Liberté de la presse : ces dispositions et propos qui inquiètent

4 min
À retrouver dans l'émission

Plusieurs dispositions, adoptées ou en projet, ainsi que plusieurs propos du gouvernement, inquiètent au sujet de la liberté de la presse. Revue de presse des idées.

Manifestation le 17 novembre à Toulouse contre la loi sur la sécurité globale
Manifestation le 17 novembre à Toulouse contre la loi sur la sécurité globale Crédits : Lionel BONAVENTURE / AFP - AFP

Le débat sur la liberté de la presse a marqué l'actualité cette semaine.

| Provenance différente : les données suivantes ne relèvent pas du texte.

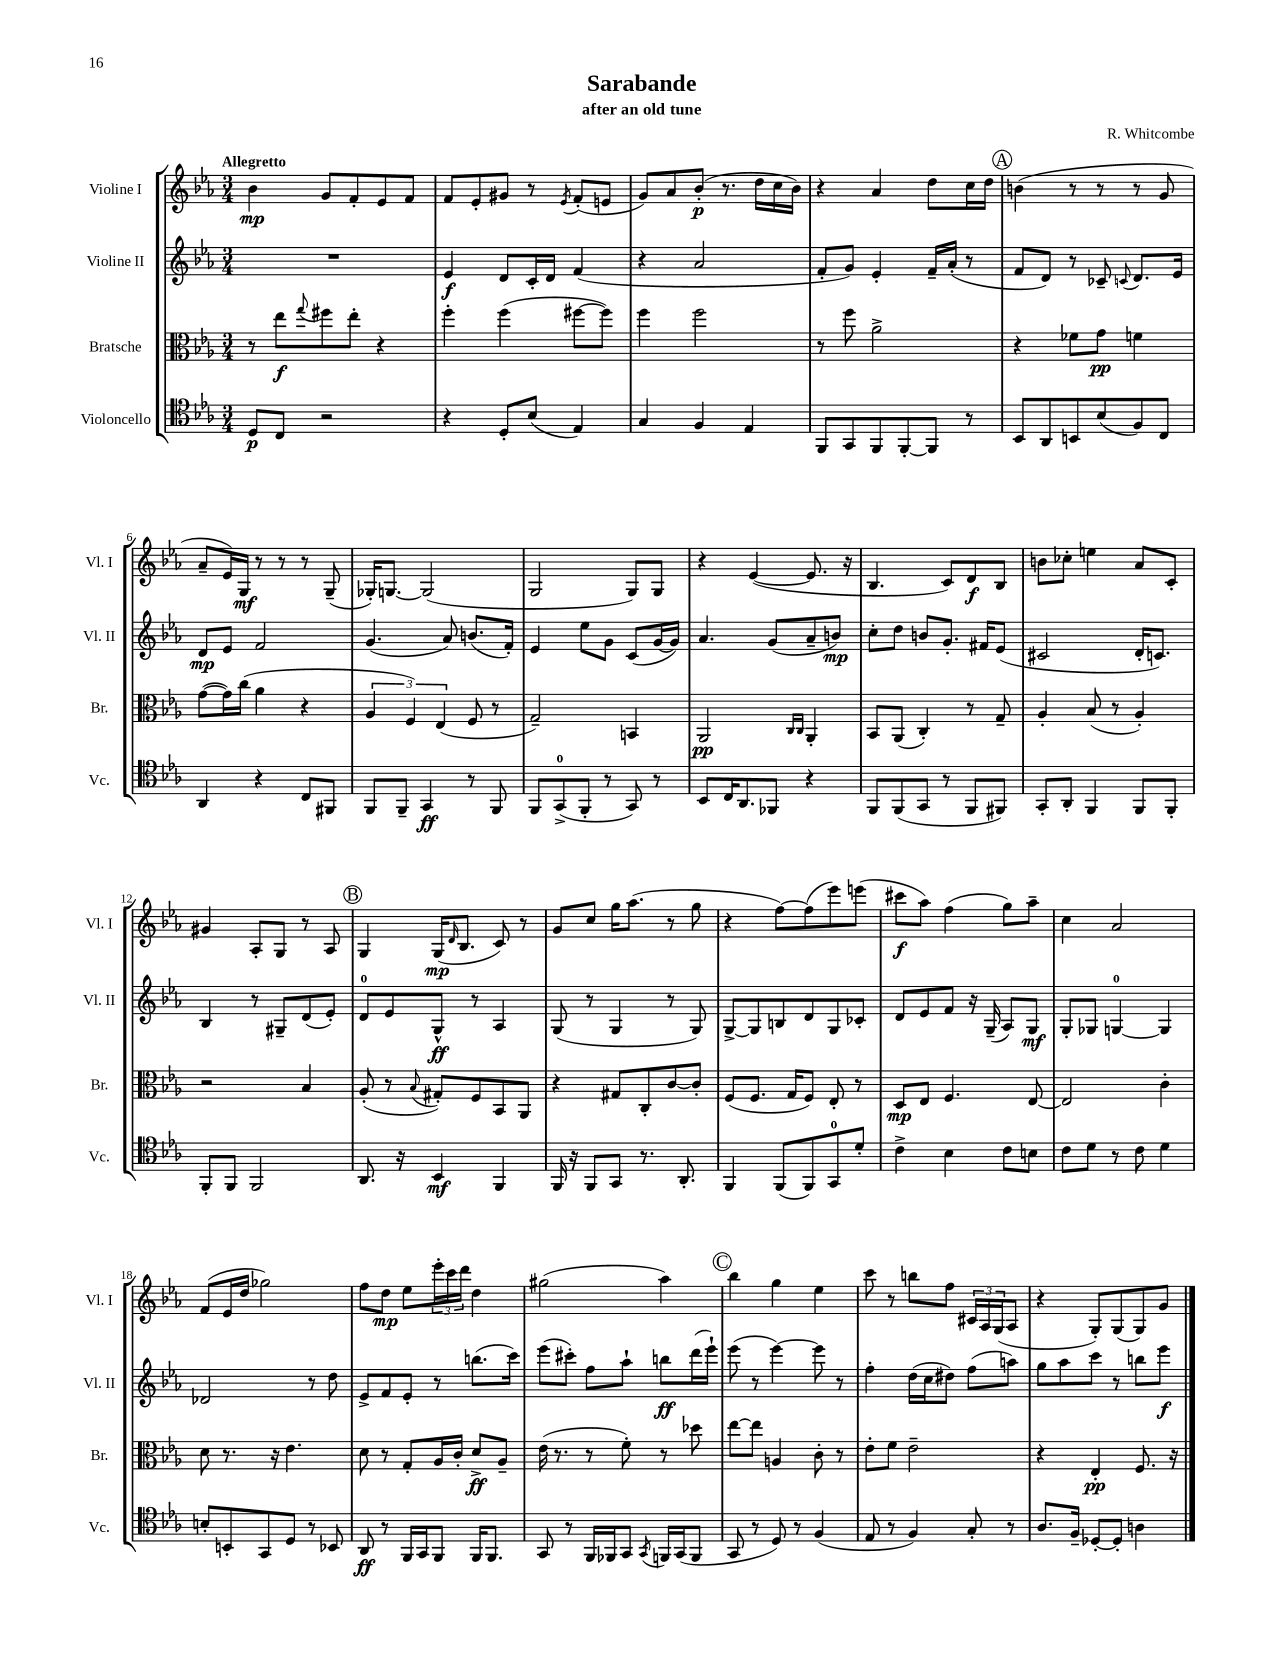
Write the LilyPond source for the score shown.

\header { title = "Sarabande" composer = "R. Whitcombe" subtitle = "after an old tune" }
<<
\new StaffGroup <<
\new Staff = "s0" \with { instrumentName = "Violine I" shortInstrumentName = "Vl. I" } {
    \clef treble \key ees \major \numericTimeSignature \time 3/4 \tempo "Allegretto"
    bes'4\mp g'8 f'8-. ees'8 f'8 |
    f'8 ees'8-. gis'8 r8 \acciaccatura { ees'8 } f'8-.( e'8 |
    g'8) aes'8 bes'8-.\p( r8. d''16 c''16 bes'16) |
    r4 aes'4 d''8 c''16 d''16 |
    \mark \markup { \circle "A" } b'4( r8 r8 r8 g'8 |
    aes'8-- ees'16) g16\mf r8 r8 r8 g8--( |
    ges16-.) g8.~ g2( |
    g2 g8) g8 |
    r4 ees'4~( ees'8. r16 |
    bes4. c'8) d'8\f bes8 |
    b'8 ces''8-. e''4 aes'8 c'8-. |
    gis'4 aes8-. g8 r8 aes8 |
    \mark \markup { \circle "B" } g4 g16\mp( \grace { d'16 } bes8. c'8) r8 |
    g'8 c''8 g''16 aes''8.( r8 g''8 |
    r4 f''8~) f''8( ees'''8) e'''8( |
    cis'''8\f aes''8) f''4( g''8) aes''8-- |
    c''4 aes'2 |
    f'8( ees'16 d''16 ges''2) |
    f''8 d''8\mp ees''8 \tuplet 3/2 { ees'''16-. c'''16 d'''16 } d''4 |
    gis''2( aes''4) |
    \mark \markup { \circle "C" } bes''4 g''4 ees''4 |
    c'''8 r8 b''8 f''8 \tuplet 3/2 { cis'16 aes16 g16( } aes8 |
    r4 g8-.) g8( g8) g'8 \bar "|." |
}
\new Staff = "s1" \with { instrumentName = "Violine II" shortInstrumentName = "Vl. II" } {
    \clef treble \key ees \major \numericTimeSignature \time 3/4
    R2. |
    ees'4\f d'8 c'16-. d'16 f'4( |
    r4 aes'2 |
    f'8-. g'8) ees'4-. f'16-- aes'16-.( r8 |
    \mark \markup { \circle "A" } f'8 d'8) r8 ces'8-- \appoggiatura { c'8 } d'8. ees'16 |
    d'8\mp ees'8 f'2 |
    g'4.( aes'8) b'8.( f'16-.) |
    ees'4 ees''8 g'8 c'8( g'16~ g'16) |
    aes'4. g'8( aes'8-- b'8\mp) |
    c''8-. d''8 b'8 g'8.-. fis'16 ees'8( |
    cis'2 d'16-. c'8.) |
    bes4 r8 gis8-- d'8( ees'8-.) |
    \mark \markup { \circle "B" } d'8-0 ees'8 g8-^\ff r8 aes4 |
    g8( r8 g4 r8 g8) |
    g8~-> g8 b8 d'8 g8 ces'8-. |
    d'8 ees'8 f'8 r16 g16--( aes8) g8\mf |
    g8-. ges8 g4-0~ g4 |
    des'2 r8 d''8 |
    ees'8-> f'8 ees'8-. r8 b''8.( c'''16) |
    ees'''8( cis'''8-.) f''8 aes''8-! b''8\ff d'''16( ees'''16-!) |
    \mark \markup { \circle "C" } ees'''8( r8 ees'''4~) ees'''8 r8 |
    f''4-. d''16( c''16 dis''8) f''8( a''8) |
    g''8 aes''8 c'''8 r8 b''8 ees'''8\f \bar "|." |
}
\new Staff = "s2" \with { instrumentName = "Bratsche" shortInstrumentName = "Br." } {
    \clef alto \key ees \major \numericTimeSignature \time 3/4
    r8 ees''8\f \appoggiatura { g''8 } fis''8 ees''8-. r4 |
    f''4-. f''4( fis''8~ fis''8) |
    f''4 f''2 |
    r8 f''8 aes'2-> |
    \mark \markup { \circle "A" } r4 fes'8 g'8\pp f'4 |
    g'8~( g'16) c''16( aes'4 r4 |
    \tuplet 3/2 { aes4 f4) ees4( } f8 r8 |
    g2--) b,4 |
    aes,2\pp \grace { c16 c16 } aes,4-. |
    bes,8 aes,8( c4-.) r8 g8-- |
    aes4-. bes8( r8 aes4-.) |
    r2 bes4 |
    \mark \markup { \circle "B" } aes8-.( r8 \appoggiatura { bes8 } gis8-.) f8 bes,8 aes,8 |
    r4 gis8 c8-. c'8~ c'8-. |
    f8( f8. g16 f8) ees8-. r8 |
    d8\mp ees8 f4. ees8~ |
    ees2 c'4-. |
    d'8 r8. r16 ees'4. |
    d'8 r8 g8-. aes16 c'16-. d'8->\ff aes8-- |
    ees'16( r8. r8 f'8-.) r8 des''8 |
    \mark \markup { \circle "C" } ees''8~ ees''8 a4 c'8-. r8 |
    ees'8-. f'8 ees'2-- |
    r4 ees4-.\pp f8. r16 \bar "|." |
}
\new Staff = "s3" \with { instrumentName = "Violoncello" shortInstrumentName = "Vc." } {
    \clef tenor \key ees \major \numericTimeSignature \time 3/4
    d8\p c8 r2 |
    r4 d8-. bes8( ees4) |
    g4 f4 ees4 |
    f,8 g,8 f,8 f,8~-. f,8 r8 |
    \mark \markup { \circle "A" } bes,8 aes,8 b,8 bes8( f8) c8 |
    aes,4 r4 c8 fis,8 |
    f,8 f,8-- g,4\ff r8 f,8 |
    f,8 g,8-0->( f,8-. r8 g,8) r8 |
    bes,8 c16 aes,8. fes,8 r4 |
    f,8 f,8( g,8 r8 f,8 fis,8) |
    g,8-. aes,8-. f,4 f,8 f,8-. |
    f,8-. f,8 f,2 |
    \mark \markup { \circle "B" } aes,8. r16 bes,4\mf f,4 |
    f,16 r16 f,8 g,8 r8. aes,8.-. |
    f,4 f,8( f,8) g,8-0 d'8-. |
    c'4-> bes4 c'8 b8 |
    c'8 d'8 r8 c'8 d'4 |
    b8-. b,8-. g,8 d8 r8 bes,8 |
    aes,8\ff r8 f,16 g,16 f,8 f,16 f,8. |
    g,8 r8 f,16 fes,16 g,8 \acciaccatura { g,8 } f,16 g,16( f,8 |
    \mark \markup { \circle "C" } g,8 r8 d8) r8 f4( |
    ees8 r8 f4) g8-. r8 |
    aes8. f16-- des8~-. des8-. a4 \bar "|." |
}
>>
>>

Il s'est décliné de plusieurs façons.

Par exemple celle-ci: les journalistes doivent-ils s'accréditer dorénavant pour couvrir une manifestation ? C'est ce qu'a laissé entendre mercredi Gérald Darmanin, ministre de l'intérieur, avant de rétropédaler en quelques sortes, et de faire une déclaration beaucoup plus modérée selon laquelle "les journalistes peuvent, sans en avoir l’obligation, prendre contact avec les préfectures en amont des manifestations". Même si le ministre a essayé de calmer le jeu, les inquiétudes sont là et on peut les lire dans la presse.

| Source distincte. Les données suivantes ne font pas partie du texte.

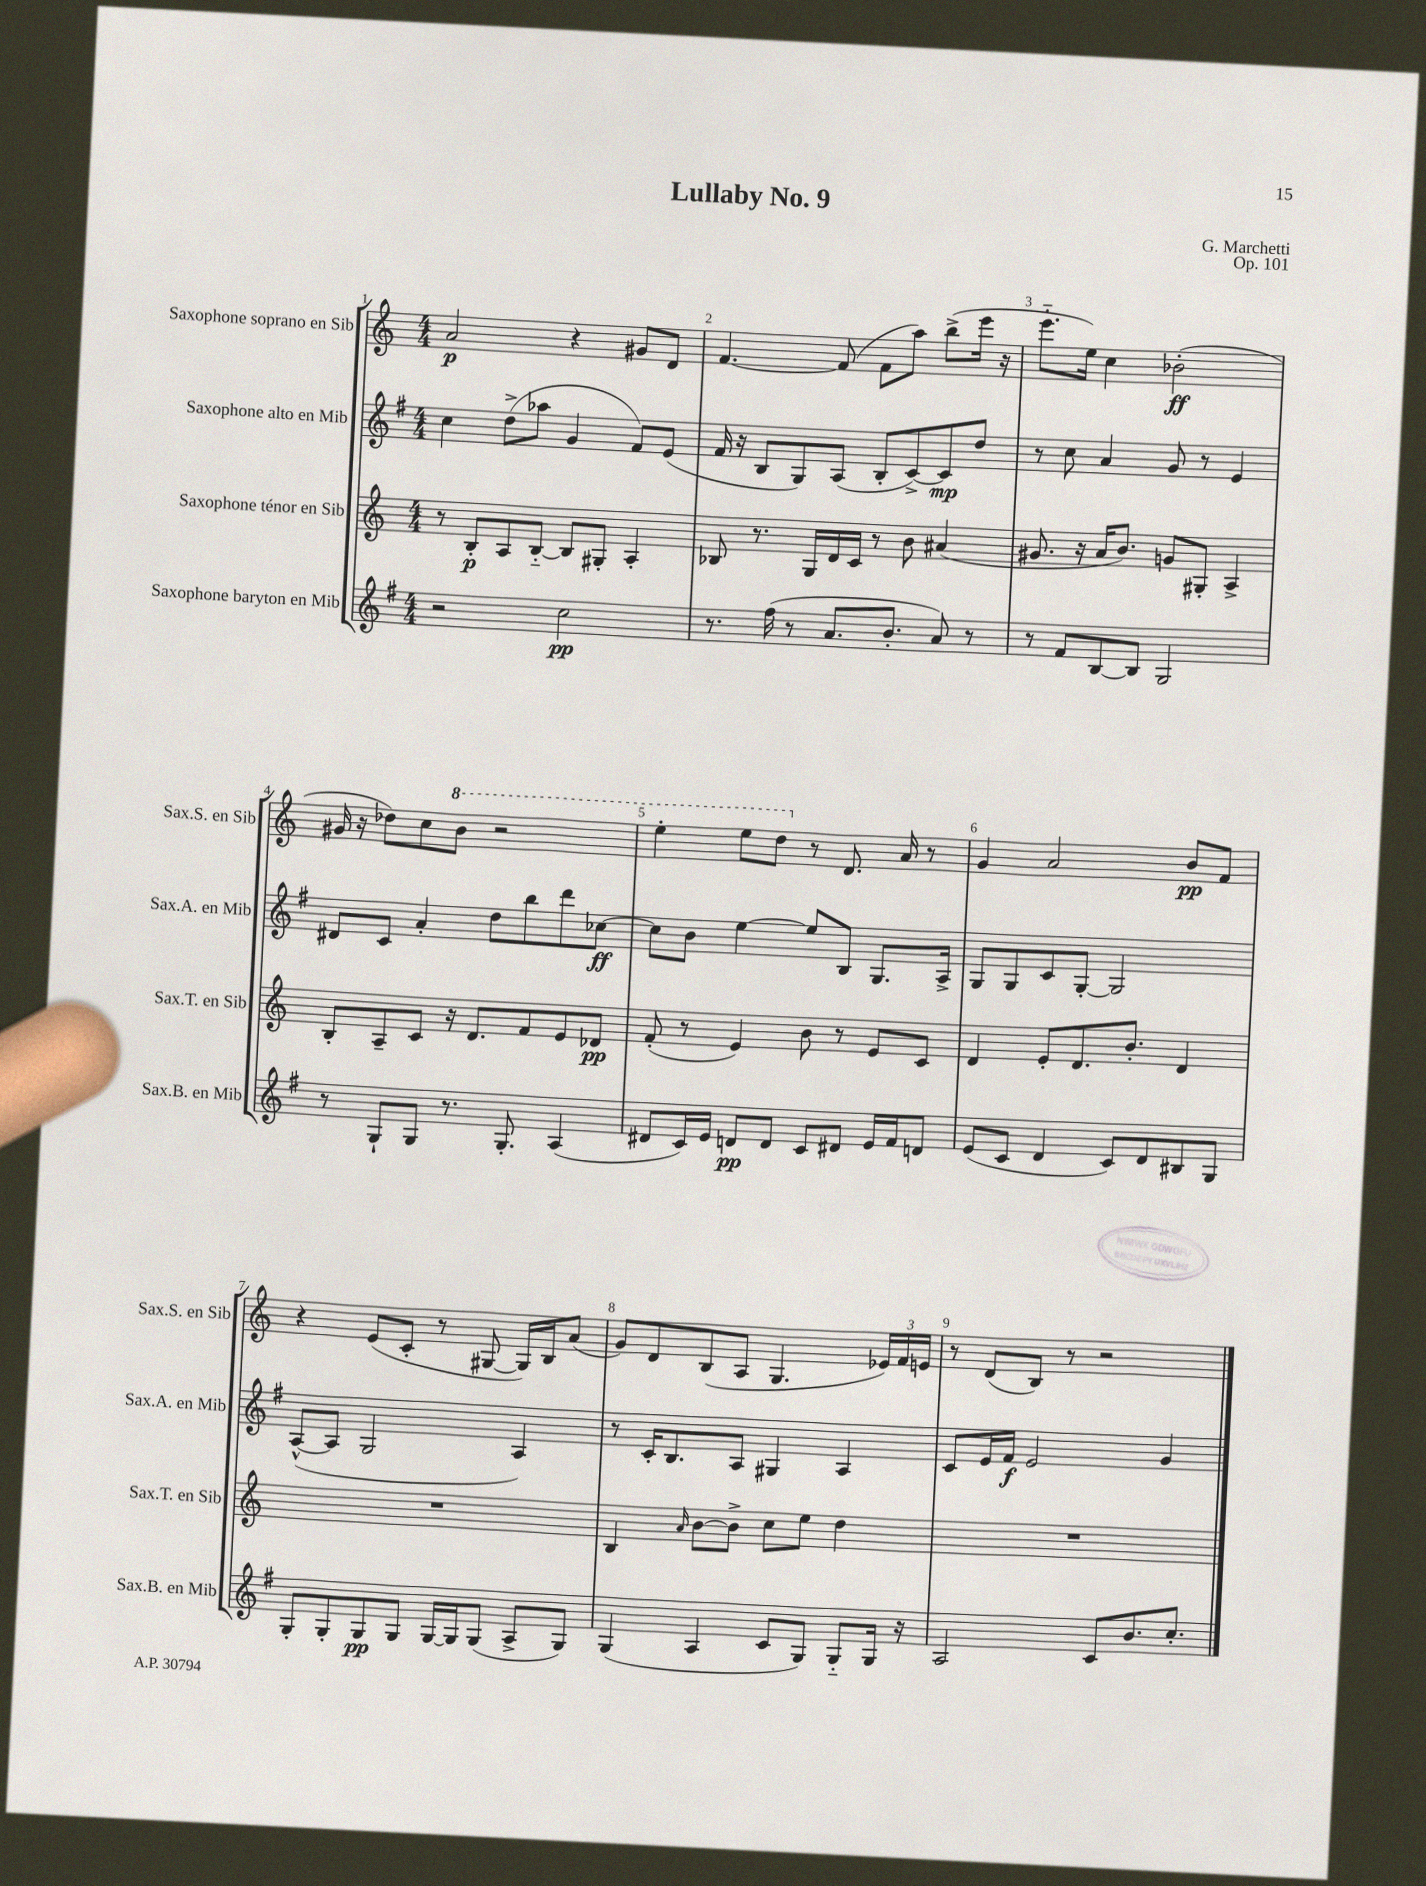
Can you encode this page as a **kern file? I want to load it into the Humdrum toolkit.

Nous n’accréditerons pas nos journalistes pour couvrir les manifestations, c'est le titre d'une tribune publiée hier, donc après la marche arrière de la Place Beauvau. Cette tribune a été signée par les directions d'une trentaine de rédactions. La diversité des sensibilités montre à quel point le sujet est fédérateur, puisque cela va de Mediapart au Point en passant par La Croix, le Canard Enchaîné, et les rédactions de Radio France.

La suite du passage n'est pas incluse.